Peterborough Man Leaving To Visit Refugee Camp In Jordan, Writes Eloquent Facebook Post

Peterborough community ambassador Michael VanDerHerberg—who works at the New Canadians Centre and co-owns Silver Bean Café with his wife Andrea—is about to embark on the journey of a lifetime. He leaves for Jordan, an Arab nation on the east bank of the Jordan River, on Sunday (December 27th).

Jordan, which borders Syria, Iraq, Saudi Arabia, Israel and Palestine, is now home to more than one million Syrian refugees fleeing their war torn country. VanDerHerberg wants to view firsthand a refugee camp there: the living conditions, meet some of the families, see what can be done as the world deals with these deepening crisis.

VanHerHerberg pictured with one of his two children.

VanHerHerberg pictured with one of his two children.

VanDerHerberg, who plans to post dispatches and photos from Jordan on social media, wrote an eloquent Facebook post about what this journey means to him—and how he thinks he has found his calling sotospeak. Here is an excerpt below...

Image via Unhcr.org

Image via Unhcr.org

"I'll be staying with a friend, Faris Khoury, and he'll be my guide while in the great Hashemite Kingdom of Jordan. I intend to visit a refugee camp while I am there, connecting with a UNHCR office, and working through some other connections to refugee-serving organizations in Amman, the capital city.

I have been involved in the refugee industry for about ten years now, and what began as a keen interest has now turned into a career of sorts with the New Canadians Centre (NCC) here in Peterborough. Andrea's [his wife] grandfather, who did the administrative work to sponsor 600+ refugees from around the world to come to Canada, taught me how to do this work before he passed a few years ago.

I began attending conferences and consultations with the Canadian Council for Refugees / Conseil canadien pour les réfugiés (CCR) and learned much more about what the work they and hundreds of other organizations across the country were doing to facilitate more and better private and government sponsorships, inland protection for refugee claimants, and overseas protection for those still in camps. They do incredible work. I encourage you to check out http://ccrweb.ca/ to learn more if you are interested.

I was then hired at the NCC as an Employment Counsellor and I worked my way into the role of Employment Services Coordinator over the years. While I still attended CCR conferences, served refugees through my role at NCC, and was involved in various local sponsorships, my involvement in private sponsorships became less and less leading into 2015.

Image via Unhcr.org

Image via Unhcr.org

After a year parental leave, a season at the Silver Bean, and with a keen interest in consulting work, I took a position with Jonathan Bennett at Laridae Communications in March of this year serving the non-profit sector with strategy, projects, and business systems. Very engaging work. Great employer.

In late September, I received an email from a Sponsorship Agreement Holder, the larger organization through which I would have submitted private sponsorship applications, that a family whose application we submitted in 2010 was being called in for an interview. The only catch was that we had to submit all of the paperwork over again. All of it. This equates to about 40 pages per person and a family of four. 160. And, we thought their chances of acceptance were low because of some circumstances. To cut to the quick, we did it, they had the interview, and they were accepted. Hallelujah.

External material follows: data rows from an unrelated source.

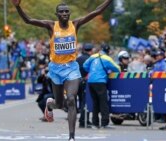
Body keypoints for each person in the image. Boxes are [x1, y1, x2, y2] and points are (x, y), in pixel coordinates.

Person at [12, 0, 113, 140]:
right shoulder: (51, 26)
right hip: (55, 69)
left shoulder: (75, 24)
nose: (65, 13)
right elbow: (28, 20)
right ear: (57, 14)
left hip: (71, 68)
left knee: (71, 99)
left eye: (67, 11)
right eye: (62, 11)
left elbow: (97, 12)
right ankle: (50, 105)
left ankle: (71, 137)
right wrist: (18, 7)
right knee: (59, 103)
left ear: (69, 14)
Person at [83, 43, 120, 129]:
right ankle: (104, 123)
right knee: (103, 103)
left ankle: (95, 124)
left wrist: (92, 70)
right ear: (108, 51)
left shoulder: (93, 56)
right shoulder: (107, 58)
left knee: (95, 103)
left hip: (91, 81)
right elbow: (117, 68)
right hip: (100, 81)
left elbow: (85, 65)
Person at [76, 43, 94, 128]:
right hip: (85, 82)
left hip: (76, 82)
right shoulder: (90, 59)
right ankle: (83, 121)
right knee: (85, 102)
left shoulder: (78, 58)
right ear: (91, 51)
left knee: (81, 101)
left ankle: (82, 119)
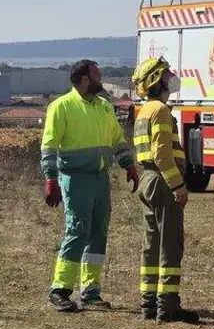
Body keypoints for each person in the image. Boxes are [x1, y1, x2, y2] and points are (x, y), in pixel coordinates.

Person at [41, 59, 140, 313]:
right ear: (84, 78)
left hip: (100, 178)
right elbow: (50, 145)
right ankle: (60, 290)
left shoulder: (104, 107)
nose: (101, 78)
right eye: (97, 74)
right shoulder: (61, 107)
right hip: (75, 179)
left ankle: (91, 291)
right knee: (77, 232)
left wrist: (128, 164)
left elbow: (117, 140)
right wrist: (50, 178)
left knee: (98, 233)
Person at [130, 56, 201, 324]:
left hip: (148, 180)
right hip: (161, 182)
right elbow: (162, 154)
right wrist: (178, 185)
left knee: (151, 244)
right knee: (170, 244)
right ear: (156, 81)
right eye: (166, 75)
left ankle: (148, 304)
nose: (171, 78)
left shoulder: (144, 111)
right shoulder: (160, 110)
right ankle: (167, 306)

It floored me to realize that I was feeling pulled back into the refugee work and quickly. While working at Laridae, I started volunteering with Tamara offering workshops, attending forums, and jumping back in, head first, into the refugee world. I'm not sure if any of you ever feel 'calling', or vocation. I mentioned to Andrea weeks into this that I was feeling pulled back into this work. If you allow me to be a bit foolish and spiritual for a second, I have learned not to resist these feelings.

How does a young man, with all the privilege in the world, come to feel drawn to working with refugees? Yes, it is a desire to serve in a way that I feel that I can be effective; I won't deny it. It has also been born out of relationship, connections with real people, discovering that who we didn't previously know is often just like us with the same hopes and dreams. I may be nobody to you, and that's fine, but if you fear the other, then I would encourage you to make room, with a thousand steps, to receiving others into your life. For this I thank the TISA - Trent International Students' Association, the Trent International Program, the NCC, the local chapter of WUSC, the Rotary clubs here in Peterborough, the thousands of tourists I have met at our cafe, to those that we've hosted for dinner, to those that we have hosted in our home, and to those that have hosted me in their home on the other side of the world.

So, I'm back at the NCC. Laridae was very gracious to give me up for a bit, understanding that I was becoming much too distracted in it all to actually do both. And I've been hired, alongside Tamara Hoogerdyk, to be a Refugee Resettlement Coordinator, working with sponsoring groups that are assisting privately sponsored refugees as well as building good systems to possibly receive government assisted refugees in Peterborough.

If you're the praying sort, please do pray for me while I travel and while I'm there. Godspeed, as it were."